Las elecciones locales del 25 de octubre supusieron un paso adelante en la democratización de Ucrania, ayudando a mejorar la legitimidad de los gobiernos locales. En general, las elecciones dieron un espaldarazo a Poroshenko y a la coalición gobernante, pero dejaron patente el poder del que aún disfrutan los oligarcas en algunas partes del país.
Escalada
¿Qué podemos esperar en 2016? ¿Más de lo mismo? ¿O un empeoramiento de la situación? Los pesimistas vienen cargados de razones. El principal actor hacia el que habría que dirigir la mirada es el presidente ruso. Como apunta Lasheras, “desgraciadamente, a Vladimir Putin no le interesa ni un conflicto congelado, sino uno latente, ni la normalización de Ucrania, no digamos su inclinación europea”. Samuel Charap, del International Institute for Strategic Studies, está de acuerdo y señala dos posibles estrategias por parte del Kremlin para forzar la mano de sus rivales. La primera, la prolongación o la intensificación moderada de la violencia: ni guerra ni paz, sino un conflicto calibrado, hervido a fuego lento, que evite la escalada. En este escenario la guerra absorbería buena parte del capital político del gobierno ucraniano, incapacitando a Kiev para afrontar las reformas políticas y económicas que el país necesita. Moscú calibraría la presión para evitar por parte de Occidente una respuesta contundente, como el aumento de las sanciones o una ayuda militar significativa a Ucrania. “En resumen, estaríamos ante una guerra de desgaste, una que Moscú ganaría eventualmente”, afirma Charap.

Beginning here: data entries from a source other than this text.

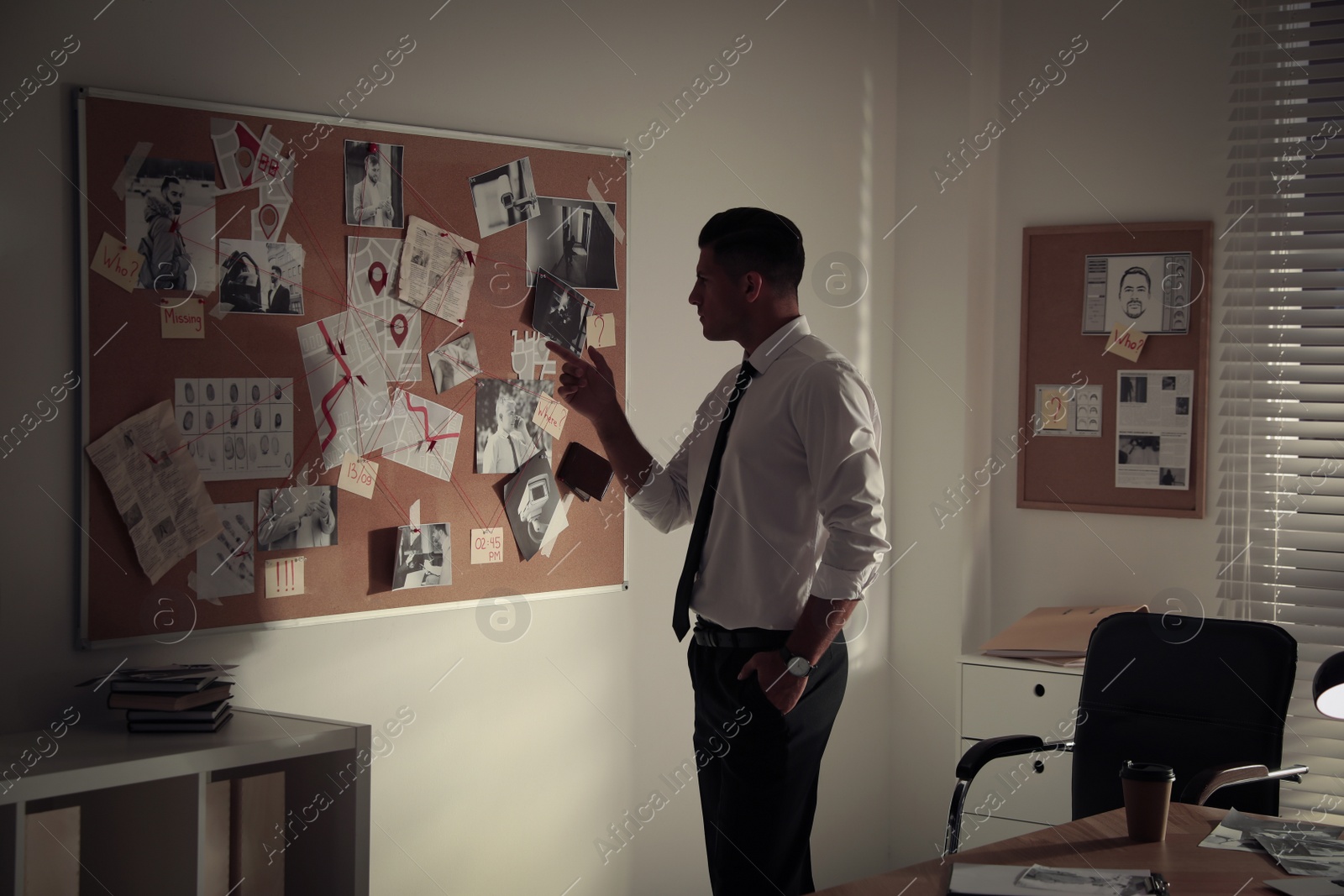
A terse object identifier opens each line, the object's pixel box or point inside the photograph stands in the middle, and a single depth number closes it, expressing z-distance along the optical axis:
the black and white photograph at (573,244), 2.74
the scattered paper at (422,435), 2.51
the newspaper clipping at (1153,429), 3.31
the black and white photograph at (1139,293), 3.30
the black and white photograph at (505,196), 2.64
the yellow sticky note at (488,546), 2.65
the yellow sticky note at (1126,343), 3.36
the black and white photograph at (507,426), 2.66
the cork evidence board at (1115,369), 3.30
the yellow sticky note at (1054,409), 3.51
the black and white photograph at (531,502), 2.72
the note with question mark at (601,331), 2.87
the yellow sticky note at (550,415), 2.76
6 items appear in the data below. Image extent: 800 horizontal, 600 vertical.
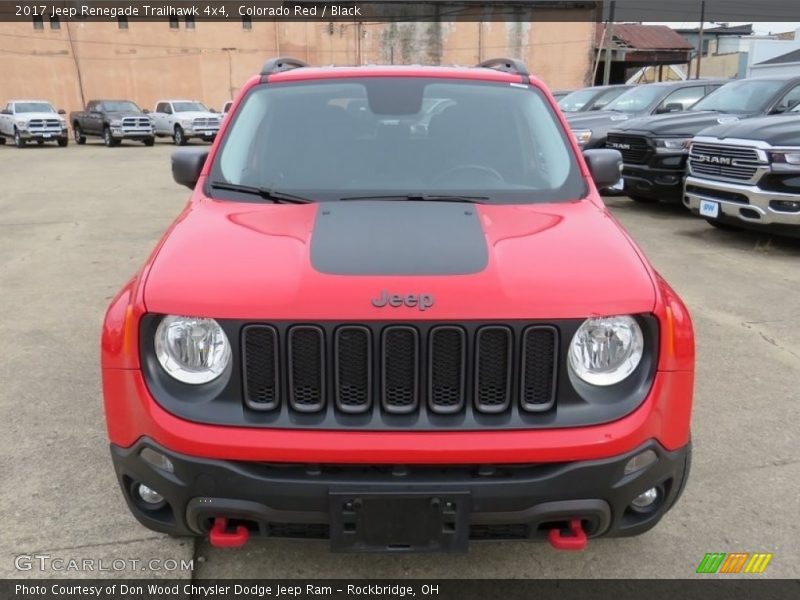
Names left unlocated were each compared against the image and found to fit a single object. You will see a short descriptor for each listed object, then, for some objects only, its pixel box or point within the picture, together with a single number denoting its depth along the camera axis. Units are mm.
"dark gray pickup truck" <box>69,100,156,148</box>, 27672
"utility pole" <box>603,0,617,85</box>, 39250
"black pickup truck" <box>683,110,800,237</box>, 7344
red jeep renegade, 2109
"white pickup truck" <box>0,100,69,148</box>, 27172
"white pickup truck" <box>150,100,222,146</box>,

El segundo escenario es el más peligroso: una escalada en toda regla. El primer escenario requiere grandes dosis de sangre fría; como demuestra la anexión de Crimea, la templanza no siempre prevalece en el ánimo de los líderes rusos. Es razonable esperar en 2016, pues, una intervención enérgica por parte del Kremlin si las cosas se tuercen en exceso, como ya ocurrió en agosto de 2014 y enero de 2015. En ambas ocasiones, los ucranianos se vieron forzados a negociar, dando lugar a los acuerdos de Minsk I y Minsk II.
Se cumpliría así la maldición de los conflictos latentes: tarde o temprano, nos estallan en las manos. Por eso Siria es importante, pero no nos olvidemos de Ucrania. Atentos a 2016.